Omit the pictures from the entries below and retype everything else exactly.
########
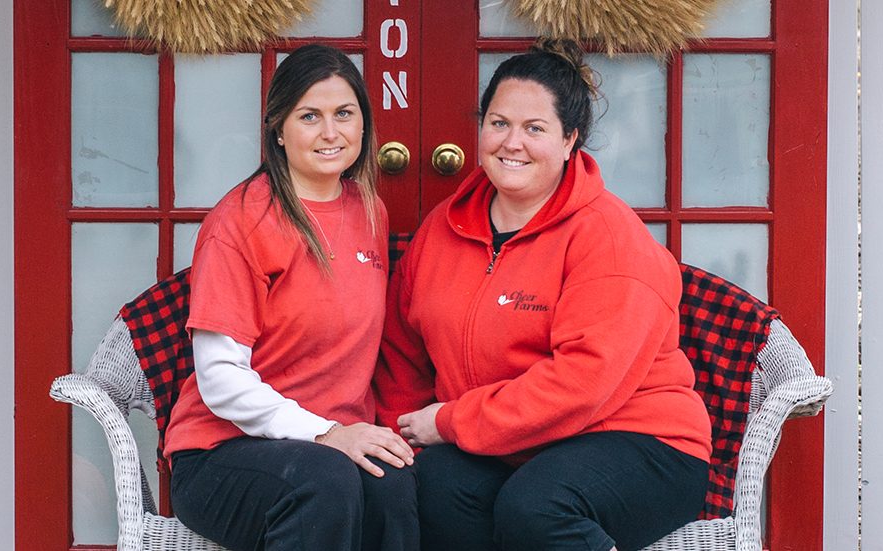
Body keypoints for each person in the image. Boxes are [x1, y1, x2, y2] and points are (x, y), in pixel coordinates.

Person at [375, 39, 711, 551]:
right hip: (508, 445)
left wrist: (449, 420)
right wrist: (403, 438)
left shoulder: (608, 236)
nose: (512, 143)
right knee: (430, 485)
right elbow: (403, 352)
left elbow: (583, 383)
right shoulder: (441, 229)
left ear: (570, 139)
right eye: (499, 123)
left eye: (535, 129)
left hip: (638, 442)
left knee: (537, 505)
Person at [165, 44, 418, 551]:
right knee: (324, 484)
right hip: (223, 452)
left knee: (396, 489)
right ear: (278, 130)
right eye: (310, 117)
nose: (331, 133)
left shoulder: (368, 209)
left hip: (333, 442)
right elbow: (220, 379)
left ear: (364, 125)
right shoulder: (241, 221)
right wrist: (326, 434)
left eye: (345, 114)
########
Answer space:
Body keypoints for each person in the image. Boxes are [x1, y1, x2, y2] and points are (x, y), in pixel coordinates.

Person at [375, 39, 711, 551]:
right hip: (508, 445)
left wrist: (449, 420)
right wrist: (403, 438)
left shoulder: (608, 236)
nose: (512, 143)
right knee: (430, 485)
right elbow: (403, 352)
left elbow: (583, 383)
right shoulder: (441, 229)
left ear: (570, 139)
right eye: (499, 123)
left eye: (535, 129)
left hip: (638, 442)
left knee: (537, 505)
Person at [165, 44, 418, 551]:
right knee: (324, 484)
right hip: (223, 452)
left knee: (396, 489)
right ear: (278, 130)
right eye: (310, 117)
nose: (331, 133)
left shoulder: (368, 209)
left hip: (333, 442)
right elbow: (220, 379)
left ear: (364, 125)
right shoulder: (241, 221)
right wrist: (326, 434)
left eye: (345, 114)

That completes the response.